Collected data entries —
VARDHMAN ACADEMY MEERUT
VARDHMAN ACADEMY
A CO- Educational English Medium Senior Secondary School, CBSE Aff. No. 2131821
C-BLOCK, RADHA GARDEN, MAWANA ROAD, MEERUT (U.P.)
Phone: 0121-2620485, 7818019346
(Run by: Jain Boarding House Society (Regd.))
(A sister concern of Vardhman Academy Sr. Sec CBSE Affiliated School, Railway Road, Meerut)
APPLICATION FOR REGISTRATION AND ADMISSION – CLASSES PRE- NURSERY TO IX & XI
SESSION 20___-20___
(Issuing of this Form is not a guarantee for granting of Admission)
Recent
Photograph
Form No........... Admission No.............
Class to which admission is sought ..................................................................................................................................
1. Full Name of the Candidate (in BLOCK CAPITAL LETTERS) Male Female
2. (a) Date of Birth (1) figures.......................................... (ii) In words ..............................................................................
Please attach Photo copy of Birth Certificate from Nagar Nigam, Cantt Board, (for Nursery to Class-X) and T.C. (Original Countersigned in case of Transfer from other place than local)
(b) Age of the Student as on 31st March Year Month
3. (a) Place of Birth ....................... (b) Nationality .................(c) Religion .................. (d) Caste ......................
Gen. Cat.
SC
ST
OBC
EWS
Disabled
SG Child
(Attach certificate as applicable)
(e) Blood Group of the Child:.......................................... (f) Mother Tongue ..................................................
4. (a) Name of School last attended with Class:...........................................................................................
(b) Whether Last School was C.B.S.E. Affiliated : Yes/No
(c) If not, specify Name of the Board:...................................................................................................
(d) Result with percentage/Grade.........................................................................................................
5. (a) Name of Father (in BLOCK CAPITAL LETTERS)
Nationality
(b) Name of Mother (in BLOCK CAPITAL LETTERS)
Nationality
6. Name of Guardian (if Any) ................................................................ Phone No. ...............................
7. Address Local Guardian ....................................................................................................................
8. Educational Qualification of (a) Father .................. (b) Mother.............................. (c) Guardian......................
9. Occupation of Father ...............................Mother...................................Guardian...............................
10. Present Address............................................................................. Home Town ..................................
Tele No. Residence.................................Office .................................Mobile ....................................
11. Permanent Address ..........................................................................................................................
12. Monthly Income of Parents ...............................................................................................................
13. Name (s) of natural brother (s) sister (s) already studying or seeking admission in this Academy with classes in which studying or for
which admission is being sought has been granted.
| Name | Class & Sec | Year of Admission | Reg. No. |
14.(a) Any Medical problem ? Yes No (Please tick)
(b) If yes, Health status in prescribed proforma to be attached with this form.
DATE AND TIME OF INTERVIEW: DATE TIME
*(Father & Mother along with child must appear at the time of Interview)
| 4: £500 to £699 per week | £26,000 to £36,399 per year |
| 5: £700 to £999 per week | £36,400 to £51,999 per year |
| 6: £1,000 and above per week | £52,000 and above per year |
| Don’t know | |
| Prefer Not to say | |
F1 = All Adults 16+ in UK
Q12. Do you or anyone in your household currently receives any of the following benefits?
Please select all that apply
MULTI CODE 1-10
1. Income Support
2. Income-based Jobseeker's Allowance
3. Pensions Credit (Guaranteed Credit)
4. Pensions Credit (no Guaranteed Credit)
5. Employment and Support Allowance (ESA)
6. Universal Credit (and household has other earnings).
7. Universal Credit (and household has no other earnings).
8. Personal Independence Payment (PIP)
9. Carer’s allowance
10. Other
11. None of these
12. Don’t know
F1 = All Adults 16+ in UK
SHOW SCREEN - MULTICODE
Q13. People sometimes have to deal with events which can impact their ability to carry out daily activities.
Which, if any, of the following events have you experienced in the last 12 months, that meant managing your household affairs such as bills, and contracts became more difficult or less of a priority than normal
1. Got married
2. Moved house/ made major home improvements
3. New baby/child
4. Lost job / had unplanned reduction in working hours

Task to carry out —
From the entries above, extract every line where the word "CAPITAL" appears.

Result below —
1. Full Name of the Candidate (in BLOCK CAPITAL LETTERS) Male Female
5. (a) Name of Father (in BLOCK CAPITAL LETTERS)
(b) Name of Mother (in BLOCK CAPITAL LETTERS)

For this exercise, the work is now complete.